343. Der unterirdische Gang in Spremberg.

[393] (Nach Haupt Bd. I. S. 238.)


Nahe bei Spremberg, jenseits der Spree, befindet sich ein Hügel, auf dem ehemals eine sehr reich dotirte Kapelle stand, die dem heiligen Georg gewidmet war. Zu dieser Kapelle aber führte von Spremberg aus ein unterirdischer Gang. Nun wollten aber die Spremberger einst diesen Gang untersuchen und schenkten einem zum Tode verurtheilten Verbrecher das[393] Leben, auf daß er den Gang untersuche und zur Georgenkapelle wieder herauskommen solle. Der arme Sünder war auch damit zufrieden, ging in den Gang hinein, kam aber niemals wieder zum Vorschein und Jedermann glaubte, er sei entweder in dem Gange verunglückt oder darin von Geistern zerrissen worden, eine weitere Untersuchung ward nicht angestellt.

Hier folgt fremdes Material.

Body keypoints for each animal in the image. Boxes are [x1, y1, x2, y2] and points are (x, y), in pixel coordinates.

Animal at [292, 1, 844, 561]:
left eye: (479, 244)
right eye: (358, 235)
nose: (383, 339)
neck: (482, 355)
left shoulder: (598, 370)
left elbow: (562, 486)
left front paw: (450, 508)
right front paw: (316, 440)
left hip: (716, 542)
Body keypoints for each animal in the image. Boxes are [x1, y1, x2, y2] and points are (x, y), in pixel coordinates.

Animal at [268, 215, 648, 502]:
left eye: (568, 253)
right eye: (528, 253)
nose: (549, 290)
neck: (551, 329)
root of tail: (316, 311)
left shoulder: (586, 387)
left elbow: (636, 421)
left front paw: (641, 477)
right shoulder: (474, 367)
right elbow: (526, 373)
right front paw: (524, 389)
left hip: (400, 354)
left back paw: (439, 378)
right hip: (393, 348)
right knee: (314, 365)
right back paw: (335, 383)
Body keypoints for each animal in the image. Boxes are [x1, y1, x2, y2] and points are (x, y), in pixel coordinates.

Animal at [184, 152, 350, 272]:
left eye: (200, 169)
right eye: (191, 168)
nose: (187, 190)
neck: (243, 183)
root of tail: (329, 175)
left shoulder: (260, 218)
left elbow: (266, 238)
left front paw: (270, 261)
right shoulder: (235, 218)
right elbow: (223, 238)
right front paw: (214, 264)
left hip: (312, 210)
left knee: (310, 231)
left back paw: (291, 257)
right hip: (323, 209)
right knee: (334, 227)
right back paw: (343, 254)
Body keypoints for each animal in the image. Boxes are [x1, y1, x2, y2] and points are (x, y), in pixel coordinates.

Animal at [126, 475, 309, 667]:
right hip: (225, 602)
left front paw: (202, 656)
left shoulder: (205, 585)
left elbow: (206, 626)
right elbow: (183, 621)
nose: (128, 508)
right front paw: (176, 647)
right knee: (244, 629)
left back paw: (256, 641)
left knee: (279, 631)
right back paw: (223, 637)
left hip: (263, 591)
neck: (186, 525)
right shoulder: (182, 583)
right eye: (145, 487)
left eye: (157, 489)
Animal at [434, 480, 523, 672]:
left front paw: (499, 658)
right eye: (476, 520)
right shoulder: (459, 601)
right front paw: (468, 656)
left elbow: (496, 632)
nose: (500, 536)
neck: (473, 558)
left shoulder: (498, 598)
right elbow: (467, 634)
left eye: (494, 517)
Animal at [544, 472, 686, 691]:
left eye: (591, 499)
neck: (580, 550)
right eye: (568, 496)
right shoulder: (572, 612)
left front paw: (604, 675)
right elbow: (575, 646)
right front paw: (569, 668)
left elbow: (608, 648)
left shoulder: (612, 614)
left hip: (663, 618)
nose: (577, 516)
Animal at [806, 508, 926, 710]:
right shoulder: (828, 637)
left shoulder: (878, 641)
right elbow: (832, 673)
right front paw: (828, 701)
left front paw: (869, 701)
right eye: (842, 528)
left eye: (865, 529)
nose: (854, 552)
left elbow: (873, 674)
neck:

Einige Jahre später kamen einmal ein Paar Spremberger nach Zittau und begegneten dort dem zum Tode verurtheilten armen Sünder, sie erkannten ihn auf der Stelle, ob er gleich jetzt als ein wohlhabender Bürgersmann daherschritt. Auf ihr Befragen, wie er denn hierher komme, theilte er ihnen mit, er sei also in dem Gange eine lange Weile fortgeschritten, da habe er über sich Hundegebell gehört und daraus abgenommen, daß er sich unter der Scharfrichterei befinde; gleich darauf aber erschien ihm ein Geist mit einem brennenden Lichte und fragte ihn, wohin er wolle. Der arme Sünder antwortete: »Ich bin zum Tode verurtheilt, wenn ich nicht auf diesem Wege zur Georgenkapelle komme!« – »Gehe nur fort«, antwortete jener, »Dein Glück ist gemacht!« Hierauf kam er bald in ein Gewölbe, in welchem zwölf Apostel aus purem Golde standen, jeder etwa einen Arm lang. Hier verweilte er, bis nach seiner Berechnung der Abend angebrochen war, kehrte dann um und nahm einen der Apostel mit. Ins Freie gelangt, ging er der Grenze Böhmens zu, dort zerschlug er seinen goldenen Schatz, verwandelte ihn stückweise in klingende Münze und ließ sich dann häuslich zu Zittau nieder. Jene Oeffnung ist nun aber wegen eines daraus hervordringenden mörderlichen Gestankes seit vielen Jahren vermauert und die andern eilf Apostel warten bis heute noch auf ihren Erlöser.

Quelle:
Johann Georg Theodor Grässe: Sagenbuch des Preußischen Staates 1–2, Band 2, Glogau 1868/71, S. 393-394.